Now, most of you probably know that some Americans had a little -  shall we say – disagreement with King George III two centuries ago. Something about taxation, tea, and tyranny.

But did you know that researchers, librarians, and digital humanists on both sides of the pond are busy digitizing and interpreting the papers of the Georgian Monarchs, their families, and the members of the royal household from the eighteenth and nineteenth centuries?

What can we learn about early America, and especially the American revolution, from these documents?

Stay tuned to find out.

As always, if you’d like to see the images associated with this live stream, consider watching the video version by going to

About Our Guests:

Zara Anishanslin is Associate Professor of History and Art History at the University of Delaware.  She is the author of Portrait of a Woman in Silk: Hidden Histories of the British Atlantic World. She was the 2018 Mount Vernon Georgian Papers Programme Fellow, working at the Royal Archives at Windsor Castle, the Washington Library, and King’s College London on her new project on the American Revolution, London Patriots.

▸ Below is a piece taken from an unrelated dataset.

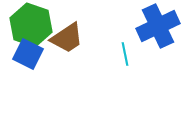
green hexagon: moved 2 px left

Arthur Burns is Professor of Modern British History at King’s College London. He is currently academic director of the Georgian Papers Programme. Primarily a historian of later Hanoverian and Victorian Britain, Burns engages with the history of the Church of England over a much longer period, notably through his pioneering involvement in digital humanities. He co-founded the Boydell and Brewer monograph series Studies in Modern British Religious History, which has now published more than 35 volumes on this theme.

About Our Host:

Jim Ambuske leads the Center for Digital History at the Washington Library. He received his Ph.D. in history from the University of Virginia in 2016 with a focus on Scotland and America in an Age of War and Revolution. He is a former Farmer Postdoctoral Fellow in Digital Humanities at the University of Virginia Law Library. At UVA, Ambuske co-directed the 1828 Catalogue Project and the Scottish Court of Session Project.  He is the co-author with Randall Flaherty of "Reading Law in the Early Republic: Legal Education in the Age of Jefferson," in The Founding of Thomas Jefferson's University ed. by John A. Rogasta, Peter S. Onuf, and Andrew O'Shaughnessy (Charlottesville: University of Virginia Press, 2019). Ambuske is currently at work on a book entitled Emigration and Empire: America and Scotland in the Revolutionary Era, as well as a chapter on Scottish loyalism during the American Revolution for a volume to be published by the University of Edinburgh Press.